Modifying the source code

Spothole is Public Domain licenced, so you can grab the source code and start modifying it for your own needs. Contributions of code back to the main repository are encouraged, but completely optional.

Code structure

To navigate your way around the source code, this list may help.

Python back-end code

/core - Core classes and scripts
/data - Data storage classes
/spotproviders - Classes providing spots by accessing the APIs of other services
/alertproviders - Classes providing alerts by accessing the APIs of other services
/server - Classes for running Spothole's own web server

Templates

/views - Templates used for constructing Spothole's user-targeted HTML pages

HTML/JS/CSS front-end code

/webassets - Root for static files served by the web server
/webassets/apidocs - Contains the OpenAPI spec (openapi.yml)
/webassets/css - CSS files used by the web front-end
/webassets/fa - a copy of the FontAwesome library
/webassets/img - image files used by the web front-end
/webassets/js - JavaScript used by the web front-end

Miscellaneous

/ - Main script (spothole.py), pip requirements.txt, config, README, etc.
/images - Image sources
/cache - Directory where static-ish data downloaded from the internet is cached to avoid rapid re-requests, and where spot/alert data is cached so that it survives a software restart. Created on first run.

Extending the server

Spothole is designed to be easily extensible. If you want to write your own spot provider, for example, simply add a module to the spotproviders package containing your class. (Currently, in order to be loaded correctly, the module (file) name should be the same as the class name, but lower case.)

Your class should extend "SpotProvider"; if it operates by polling an HTTP Server on a timer, it can instead extend "HTTPSpotProvider" where some of the work is done for you.

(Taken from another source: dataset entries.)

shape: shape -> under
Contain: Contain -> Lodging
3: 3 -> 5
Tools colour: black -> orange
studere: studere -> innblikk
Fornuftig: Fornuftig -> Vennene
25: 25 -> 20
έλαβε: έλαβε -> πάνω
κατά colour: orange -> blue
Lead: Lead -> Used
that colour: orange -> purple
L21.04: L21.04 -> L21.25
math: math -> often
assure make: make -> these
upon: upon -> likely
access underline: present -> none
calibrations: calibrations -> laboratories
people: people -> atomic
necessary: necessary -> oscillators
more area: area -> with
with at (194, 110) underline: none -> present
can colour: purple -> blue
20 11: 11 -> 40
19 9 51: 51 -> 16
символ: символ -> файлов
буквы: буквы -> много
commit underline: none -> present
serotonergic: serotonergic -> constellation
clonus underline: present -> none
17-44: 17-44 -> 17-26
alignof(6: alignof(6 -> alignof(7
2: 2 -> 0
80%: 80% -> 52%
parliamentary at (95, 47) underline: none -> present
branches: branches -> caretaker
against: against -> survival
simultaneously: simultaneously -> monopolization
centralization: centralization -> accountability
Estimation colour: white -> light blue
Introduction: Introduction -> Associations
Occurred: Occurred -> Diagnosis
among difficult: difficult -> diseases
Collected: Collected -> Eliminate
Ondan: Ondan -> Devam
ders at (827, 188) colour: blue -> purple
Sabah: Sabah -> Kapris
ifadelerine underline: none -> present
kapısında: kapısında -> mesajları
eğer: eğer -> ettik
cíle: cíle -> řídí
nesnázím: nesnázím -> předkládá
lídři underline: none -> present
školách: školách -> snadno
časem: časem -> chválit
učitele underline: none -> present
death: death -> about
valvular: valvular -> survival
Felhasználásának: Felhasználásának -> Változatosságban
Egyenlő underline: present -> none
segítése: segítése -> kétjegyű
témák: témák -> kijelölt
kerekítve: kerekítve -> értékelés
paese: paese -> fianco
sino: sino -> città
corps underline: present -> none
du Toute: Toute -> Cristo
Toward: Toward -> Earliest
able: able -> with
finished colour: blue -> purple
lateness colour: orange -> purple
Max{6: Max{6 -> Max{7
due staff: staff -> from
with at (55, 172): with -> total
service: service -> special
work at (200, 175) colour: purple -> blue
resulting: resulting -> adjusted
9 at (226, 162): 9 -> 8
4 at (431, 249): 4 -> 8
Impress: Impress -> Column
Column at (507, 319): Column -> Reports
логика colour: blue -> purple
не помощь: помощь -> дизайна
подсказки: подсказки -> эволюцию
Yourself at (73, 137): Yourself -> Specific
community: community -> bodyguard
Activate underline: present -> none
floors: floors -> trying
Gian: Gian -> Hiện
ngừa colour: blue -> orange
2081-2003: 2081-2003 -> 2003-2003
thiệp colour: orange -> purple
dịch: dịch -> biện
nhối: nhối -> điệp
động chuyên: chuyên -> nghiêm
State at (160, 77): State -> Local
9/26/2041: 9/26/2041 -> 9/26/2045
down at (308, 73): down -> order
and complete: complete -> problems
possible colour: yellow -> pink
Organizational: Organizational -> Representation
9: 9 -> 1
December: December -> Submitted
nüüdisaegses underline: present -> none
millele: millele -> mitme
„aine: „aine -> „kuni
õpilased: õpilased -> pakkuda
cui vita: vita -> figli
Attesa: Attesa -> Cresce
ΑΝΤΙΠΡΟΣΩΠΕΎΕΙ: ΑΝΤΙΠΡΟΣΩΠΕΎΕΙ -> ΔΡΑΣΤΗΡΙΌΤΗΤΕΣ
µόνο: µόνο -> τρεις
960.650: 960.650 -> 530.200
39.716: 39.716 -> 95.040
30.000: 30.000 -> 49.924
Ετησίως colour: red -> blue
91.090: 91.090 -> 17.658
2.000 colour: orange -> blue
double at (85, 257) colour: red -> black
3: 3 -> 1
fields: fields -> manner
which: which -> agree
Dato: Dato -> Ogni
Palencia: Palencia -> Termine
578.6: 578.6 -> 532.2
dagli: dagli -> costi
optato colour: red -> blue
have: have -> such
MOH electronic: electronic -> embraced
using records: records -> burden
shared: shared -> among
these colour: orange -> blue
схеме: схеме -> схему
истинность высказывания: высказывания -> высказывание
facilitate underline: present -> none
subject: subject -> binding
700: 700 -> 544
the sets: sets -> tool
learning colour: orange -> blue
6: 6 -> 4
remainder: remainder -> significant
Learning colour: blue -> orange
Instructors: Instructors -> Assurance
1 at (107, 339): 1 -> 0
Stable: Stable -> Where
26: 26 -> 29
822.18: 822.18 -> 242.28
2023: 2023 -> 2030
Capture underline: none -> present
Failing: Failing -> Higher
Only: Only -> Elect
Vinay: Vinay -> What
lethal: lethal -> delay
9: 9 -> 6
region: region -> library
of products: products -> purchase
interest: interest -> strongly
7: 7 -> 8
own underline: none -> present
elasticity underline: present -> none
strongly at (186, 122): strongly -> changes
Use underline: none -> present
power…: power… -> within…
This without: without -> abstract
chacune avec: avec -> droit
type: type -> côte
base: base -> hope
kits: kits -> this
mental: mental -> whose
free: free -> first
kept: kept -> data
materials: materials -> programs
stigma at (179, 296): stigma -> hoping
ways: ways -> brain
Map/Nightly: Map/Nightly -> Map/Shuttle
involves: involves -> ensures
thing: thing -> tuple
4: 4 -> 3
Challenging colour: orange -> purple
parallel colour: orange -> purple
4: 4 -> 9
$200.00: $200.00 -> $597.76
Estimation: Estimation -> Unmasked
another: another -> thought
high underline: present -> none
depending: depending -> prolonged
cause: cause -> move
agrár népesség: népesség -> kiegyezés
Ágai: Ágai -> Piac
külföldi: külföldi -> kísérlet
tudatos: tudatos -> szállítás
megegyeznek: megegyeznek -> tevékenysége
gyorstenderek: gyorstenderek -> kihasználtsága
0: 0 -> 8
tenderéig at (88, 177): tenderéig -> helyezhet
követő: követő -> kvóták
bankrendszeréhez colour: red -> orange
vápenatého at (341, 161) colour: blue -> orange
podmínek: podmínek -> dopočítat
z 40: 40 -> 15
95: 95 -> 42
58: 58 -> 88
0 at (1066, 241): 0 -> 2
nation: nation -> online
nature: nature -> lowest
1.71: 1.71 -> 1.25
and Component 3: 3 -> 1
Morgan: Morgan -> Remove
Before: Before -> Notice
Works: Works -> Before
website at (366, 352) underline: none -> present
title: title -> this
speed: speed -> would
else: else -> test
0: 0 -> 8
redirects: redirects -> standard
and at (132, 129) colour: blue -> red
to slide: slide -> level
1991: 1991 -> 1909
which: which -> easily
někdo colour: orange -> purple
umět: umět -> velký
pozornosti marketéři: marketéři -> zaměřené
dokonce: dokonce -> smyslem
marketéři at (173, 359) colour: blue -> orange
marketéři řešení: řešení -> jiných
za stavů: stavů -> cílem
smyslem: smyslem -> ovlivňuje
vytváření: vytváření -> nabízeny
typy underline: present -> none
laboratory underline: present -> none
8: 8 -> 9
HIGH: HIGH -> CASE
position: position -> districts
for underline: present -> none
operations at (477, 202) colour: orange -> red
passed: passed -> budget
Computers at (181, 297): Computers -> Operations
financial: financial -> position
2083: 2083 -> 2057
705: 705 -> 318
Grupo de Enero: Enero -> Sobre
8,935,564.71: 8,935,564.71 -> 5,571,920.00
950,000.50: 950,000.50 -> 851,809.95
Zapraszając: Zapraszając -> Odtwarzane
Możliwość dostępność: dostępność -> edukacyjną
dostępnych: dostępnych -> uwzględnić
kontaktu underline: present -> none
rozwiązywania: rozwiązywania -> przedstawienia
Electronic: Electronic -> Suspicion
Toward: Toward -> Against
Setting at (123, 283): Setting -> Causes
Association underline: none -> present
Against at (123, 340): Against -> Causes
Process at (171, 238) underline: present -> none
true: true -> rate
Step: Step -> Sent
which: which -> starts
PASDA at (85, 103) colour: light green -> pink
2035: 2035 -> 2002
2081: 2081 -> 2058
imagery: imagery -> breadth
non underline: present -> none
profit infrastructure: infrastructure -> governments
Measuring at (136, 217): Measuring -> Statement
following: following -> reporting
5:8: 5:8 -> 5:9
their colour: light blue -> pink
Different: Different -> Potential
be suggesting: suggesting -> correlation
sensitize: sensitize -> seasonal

The class will need to implement a constructor that takes in the provider_config and provides it to the superclass constructor, while also taking any other config parameters it needs.

If you're extending the base SpotProvider class, you will need to implement start() and stop() methods that start and stop a separate thread which handles the provider's processing needs. The thread should call submit() or submit_batch() when it has one or more spots to report.

If you're extending the HTTPSpotProvider class, you will need to provide a URI to query and an interval to the superclass constructor. You'll then need to implement the http_response_to_spots() method which is called when new data is retrieved. Your implementation should then call submit() or submit_batch() when it has one or more spots to report.

When constructing spots, use the comments in the Spot class and the existing implementations as an example. All parameters are optional, but you will at least want to provide a time (which must be timezone-aware) and a dx_call.

Finally, simply add the appropriate config to the spot_providers section of config.yml, and your provider should be instantiated on startup.

The same approach as above is also used for alert providers.

Thanks

As well as being my work, I have also gratefully received feature patches from Steven, M1SDH.

The project contains a self-hosted copy of Font Awesome's free library, in the /webassets/fa/ directory. This is subject to Font Awesome's licence and is not covered by the overall licence declared in the LICENSE file. This approach was taken in preference to using their hosted kits due to the popularity of this project exceeding the page view limit for their free hosted offering.

The project contains a set of flag icons generated using the "Noto Color Emoji" font on a Debian system, in the /webassets/img/flags/ directory.

The software uses a number of Python libraries as listed in requirements.txt, and a number of JavaScript libraries such as jQuery, Leaflet and Bootstrap. This project would not have been possible without these libraries, so many thanks to their developers.

Particular thanks go to country-files.com for providing country lookup data for amateur radio, to K0SWE for this JSON-formatted DXCC data, and to the developers of pyhamtools for making it easy to use country-files.com data as well as QRZ.com and Clublog lookup.

The project's name was suggested by Harm, DK4HAA. Thanks!